Once you've assigned these variables appropriately, you look at the overall big picture, and determine if the company has the "probabilities of success" in core areas working in their favor or not. This is a complicated, educated, but realistic way of dealing with uncertainty as an investor. But it requires a lot of work, as you can see.
But when you're dealing with 10's of thousands of dollars of investment in one of more companies, NOT doing it to a degree of rigor leaves you totally guessing, and subject to the whims of other naysayers and pumpers.....all of which are typically dumber than stumps when it comes to real investment analysis.
Buffets investment today in buying the railroad is a good case in point.....simply put, he looks at the main variables that make an industry like rail tick.....he looks at the general economy and the other businesses and sectors of our economy that rely on the rail industry to be successful.....and when he indicated WHY he made this move, did he talk about betting on the COMPANY itself? No, he commented on the VARIABLES that impact the success of the rail company....the general economy. He said he's basically betting on the U.S. economy in making this major $32B investment.....he analyzed the variables of success for his company, and analyzed the interdependencies.
That's how pro's do it.....it's not rocket science, but it does require thought and work.

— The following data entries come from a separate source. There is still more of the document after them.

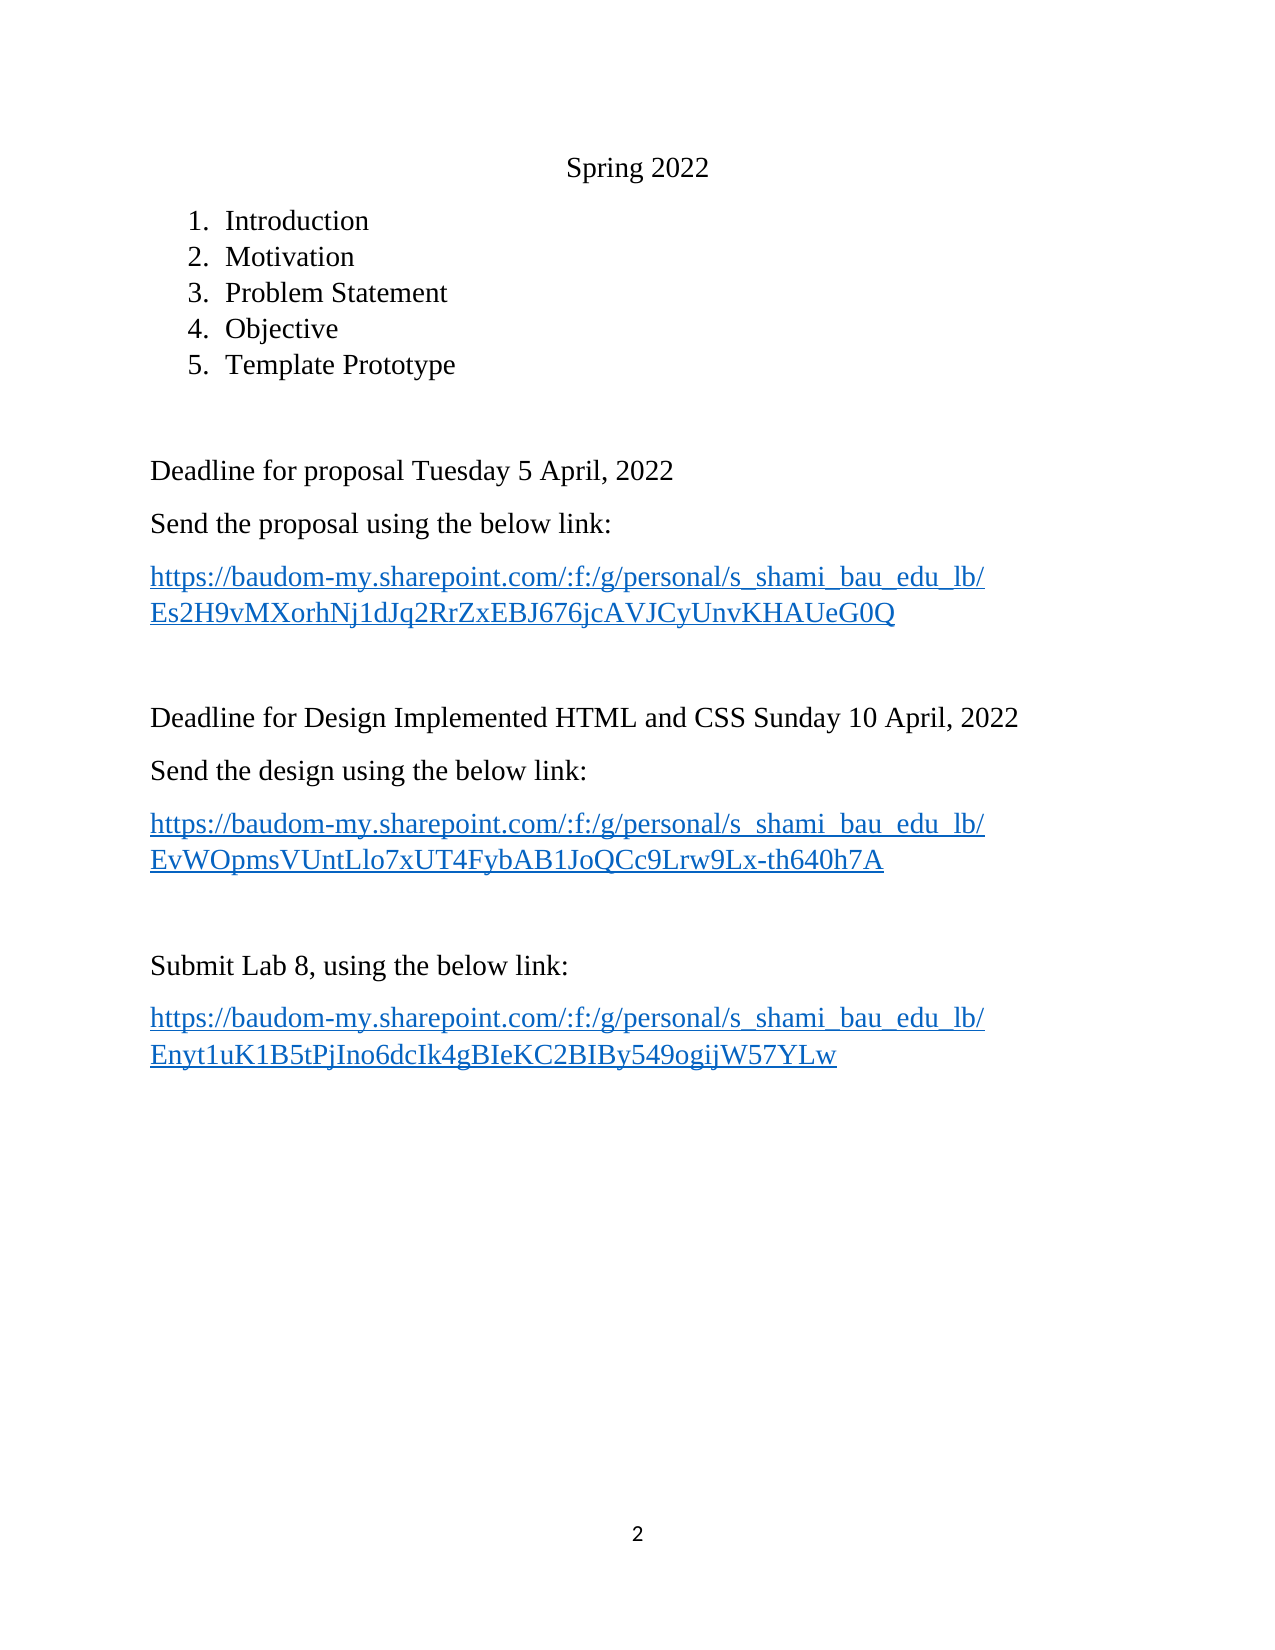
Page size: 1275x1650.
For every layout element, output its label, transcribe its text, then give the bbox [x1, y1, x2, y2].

text Send the proposal using the below link: [150, 506, 1125, 539]
list Problem Statement [187, 275, 1125, 309]
text Spring 2022 [150, 150, 1125, 183]
text Send the design using the below link: [150, 753, 1125, 787]
list Motivation [187, 239, 1125, 272]
text Deadline for Design Implemented HTML and CSS Sunday 10 April, 2022 [150, 700, 1125, 734]
text https://baudom-my.sharepoint.com/:f:/g/personal/s_shami_bau_edu_lb/Enyt1uK1B5tPjIno6dcIk4gBIeKC2BIBy549ogijW57YLw [150, 1001, 1125, 1070]
list Template Prototype [187, 347, 1125, 381]
text https://baudom-my.sharepoint.com/:f:/g/personal/s_shami_bau_edu_lb/EvWOpmsVUntLlo7xUT4FybAB1JoQCc9Lrw9Lx-th640h7A [150, 806, 1125, 876]
list Introduction [187, 203, 1125, 236]
text https://baudom-my.sharepoint.com/:f:/g/personal/s_shami_bau_edu_lb/Es2H9vMXorhNj1dJq2RrZxEBJ676jcAVJCyUnvKHAUeG0Q [150, 559, 1125, 628]
list Objective [187, 311, 1125, 345]
text Submit Lab 8, using the below link: [150, 948, 1125, 981]
text Deadline for proposal Tuesday 5 April, 2022 [150, 453, 1125, 487]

Sure......you start with some of CVM's core "assets.......people, processes, technology and working capital" and evaluate the likelihood that they can pull off what they say they want to pull off, analyzing the mix of assets they have to work with. (One year ago, they would have fallen short in most categories...today, they have made great strides in these categories...therefore, probability begins to increase.) These "outcomes" are measurable, as they release S3 and submit to regulatory authorities outcomes of their work. You measure timing.....rate at which they've come to this point, with the assets they had to work with historically, and then take these same assets and outcomes and overlay the usage of those assets to the future timelines/miletones/demands. The consulting firm MacKenzie (sp?) refers to this approach as "Operational Analysis".

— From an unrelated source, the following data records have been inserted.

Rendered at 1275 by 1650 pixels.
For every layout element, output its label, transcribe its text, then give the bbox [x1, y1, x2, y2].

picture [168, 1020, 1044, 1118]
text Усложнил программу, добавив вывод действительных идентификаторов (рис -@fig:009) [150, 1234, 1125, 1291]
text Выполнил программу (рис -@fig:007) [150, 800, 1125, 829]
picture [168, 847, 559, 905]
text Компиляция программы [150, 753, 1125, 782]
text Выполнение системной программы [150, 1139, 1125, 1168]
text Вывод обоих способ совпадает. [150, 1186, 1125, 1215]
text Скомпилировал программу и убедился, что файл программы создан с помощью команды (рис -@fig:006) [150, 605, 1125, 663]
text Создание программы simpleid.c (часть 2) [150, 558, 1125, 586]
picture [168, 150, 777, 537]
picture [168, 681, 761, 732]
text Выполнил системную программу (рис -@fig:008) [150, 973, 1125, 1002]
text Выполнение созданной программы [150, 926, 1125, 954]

You measure what is in their direct control (the main variables) and assign them probabilities of working right or achieving their desired outcomes, and measure, where you can, uncontrollable variables, and make an educated guess as to the impact of those variables on the controllable variables (i.e., this sometimes results in lowering probabilities).....one uncontrollable variable in this regard might be what the competition is doing, and where they are with bringing their product to market (that would compete with CVM's.) For example, if CVM had direct competition, with the same technology, using it for the same purposes, and were near P3 exit (with great P3 testing results), you'd significantly lower the probability of CVM beating their competition to market, and lower overall expectations across the board for stock price, potential sales revenues, etc. All of this stuff is somewhat dependant on each other.